STEP 1: Use Filtered Water!

the filtered water is much more pure and clean!
one of the things that causes the cloudiness of the ice is dust and
extra minerals in the water - the filtered water is much better for our clear ice!

STEP 2: The Main Step! - Boiling the Water!

this is very simple but very effective!
- Boil the water , and than let it cool.
- after it is cool , boil the water again!
- this is it! you are done !
explanation :
the double boiling eliminates dissolved air in the water and decomposes minerals in the water ! dissolved air + minerals +dust
are the causing of the cloudy look!

STEP 3: Results !

this is the difference between regular ice (cloudy) and the crystal clear ice- after following the process!

I hope you find this instructable useful and fun!

enjoy your crystal clear ice!


204 Comments

when you freeze hot/warm water, it will freeze more quickly as regular cold water
Let's do a "thought experiment". Start with two totally identical freezers. (This is a thought experiment, so they can be totally identical.) Take two identical containers. Put a sample of room temperature (let's say 70 deg F) water in one, and an equal amount of hotter (let's say 90 deg F) water in the other. Now put each of the containers in its own identical freezer. After some period of time the 90 deg water will have cooled down to 70 deg F. But in that same period of time the water that started at 70 deg F will have also cooled down. No matter what the period of time the water that started out hotter will ALWAYS BE PLAYING CATCH UP.  So it cannot ever freeze faster than the cold water.

* LISTED RECORDS
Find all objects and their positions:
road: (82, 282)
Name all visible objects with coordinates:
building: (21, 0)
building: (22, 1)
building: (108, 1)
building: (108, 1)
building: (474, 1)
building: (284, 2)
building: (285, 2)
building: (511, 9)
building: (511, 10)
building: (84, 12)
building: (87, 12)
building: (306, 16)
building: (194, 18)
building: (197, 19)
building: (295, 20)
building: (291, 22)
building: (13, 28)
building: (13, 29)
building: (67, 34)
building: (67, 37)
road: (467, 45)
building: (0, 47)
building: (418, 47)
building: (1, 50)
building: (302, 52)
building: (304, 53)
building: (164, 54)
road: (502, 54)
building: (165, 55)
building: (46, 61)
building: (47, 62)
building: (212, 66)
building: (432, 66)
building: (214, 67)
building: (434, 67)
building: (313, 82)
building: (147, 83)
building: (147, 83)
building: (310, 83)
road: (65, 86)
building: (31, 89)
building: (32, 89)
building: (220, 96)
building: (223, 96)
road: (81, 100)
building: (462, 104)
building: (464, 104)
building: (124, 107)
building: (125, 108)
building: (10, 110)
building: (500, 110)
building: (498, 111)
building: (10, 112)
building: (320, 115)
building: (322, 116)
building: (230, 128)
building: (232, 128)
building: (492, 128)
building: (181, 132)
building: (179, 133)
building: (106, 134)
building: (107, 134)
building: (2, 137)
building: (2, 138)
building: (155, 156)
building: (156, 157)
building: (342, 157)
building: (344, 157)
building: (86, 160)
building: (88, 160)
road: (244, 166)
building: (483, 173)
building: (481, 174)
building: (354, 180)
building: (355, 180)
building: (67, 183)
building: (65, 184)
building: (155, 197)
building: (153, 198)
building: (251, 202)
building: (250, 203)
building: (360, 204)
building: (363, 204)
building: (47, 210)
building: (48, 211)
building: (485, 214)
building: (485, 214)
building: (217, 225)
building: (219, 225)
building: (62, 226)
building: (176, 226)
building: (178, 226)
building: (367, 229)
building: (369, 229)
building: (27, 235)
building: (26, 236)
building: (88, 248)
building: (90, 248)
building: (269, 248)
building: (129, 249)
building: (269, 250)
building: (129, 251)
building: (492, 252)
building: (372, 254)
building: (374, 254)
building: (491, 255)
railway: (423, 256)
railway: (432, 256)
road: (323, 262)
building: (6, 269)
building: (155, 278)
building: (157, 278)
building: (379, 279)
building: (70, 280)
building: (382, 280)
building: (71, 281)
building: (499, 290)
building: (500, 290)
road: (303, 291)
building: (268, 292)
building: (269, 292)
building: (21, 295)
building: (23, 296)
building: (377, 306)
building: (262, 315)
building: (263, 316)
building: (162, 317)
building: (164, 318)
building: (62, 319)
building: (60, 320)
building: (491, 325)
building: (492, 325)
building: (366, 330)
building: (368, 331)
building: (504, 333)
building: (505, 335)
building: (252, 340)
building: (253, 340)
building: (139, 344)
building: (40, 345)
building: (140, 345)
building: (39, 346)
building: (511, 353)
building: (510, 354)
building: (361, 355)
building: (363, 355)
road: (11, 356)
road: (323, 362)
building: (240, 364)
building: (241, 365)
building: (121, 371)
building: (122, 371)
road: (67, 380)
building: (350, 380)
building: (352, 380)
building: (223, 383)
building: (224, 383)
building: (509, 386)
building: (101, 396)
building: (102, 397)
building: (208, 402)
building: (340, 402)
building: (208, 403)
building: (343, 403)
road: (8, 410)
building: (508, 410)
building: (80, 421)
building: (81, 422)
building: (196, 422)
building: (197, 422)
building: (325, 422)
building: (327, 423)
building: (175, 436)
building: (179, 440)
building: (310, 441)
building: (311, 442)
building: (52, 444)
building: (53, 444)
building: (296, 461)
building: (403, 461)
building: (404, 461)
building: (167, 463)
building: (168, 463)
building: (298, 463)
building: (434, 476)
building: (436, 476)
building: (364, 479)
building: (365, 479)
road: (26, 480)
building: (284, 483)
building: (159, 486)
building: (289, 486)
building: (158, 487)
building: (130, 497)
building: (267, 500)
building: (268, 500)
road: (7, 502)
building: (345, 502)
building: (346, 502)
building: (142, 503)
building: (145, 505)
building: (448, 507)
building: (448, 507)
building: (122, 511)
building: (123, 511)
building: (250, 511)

* STATED EXERCISE A
According to the clear-ice page, what three things cause the cloudy look of ice?
* STATED EXERCISE B
Pick up the clear-ice page after its final sentence and carry it on from there.

* ANSWER A
Dissolved air, minerals, and dust.

* ANSWER B
I read a good bit of this thread and saw how many people could be really insulting to each other, and I hope I do not come across so. The foundation of science is not education and expertise or arguing and definately not insults although those abound, it is experimentation, and full of unexpected results. One of the most unexpected I have seen is throwing a pan full of boiling hot water into sub-zero freezing air and getting an apparently instant conversion into what looks like snow but is probably tiny ice. Plenty of those on youtube. The same test with cold water and you get cold water. I have no idea why, but I expect it has to do with heat of vaporization and some magic occurring near the boiling point. (No not really magic). Someone cleverer than I will probably some day do some actual experiments and explain this apparent contradiction.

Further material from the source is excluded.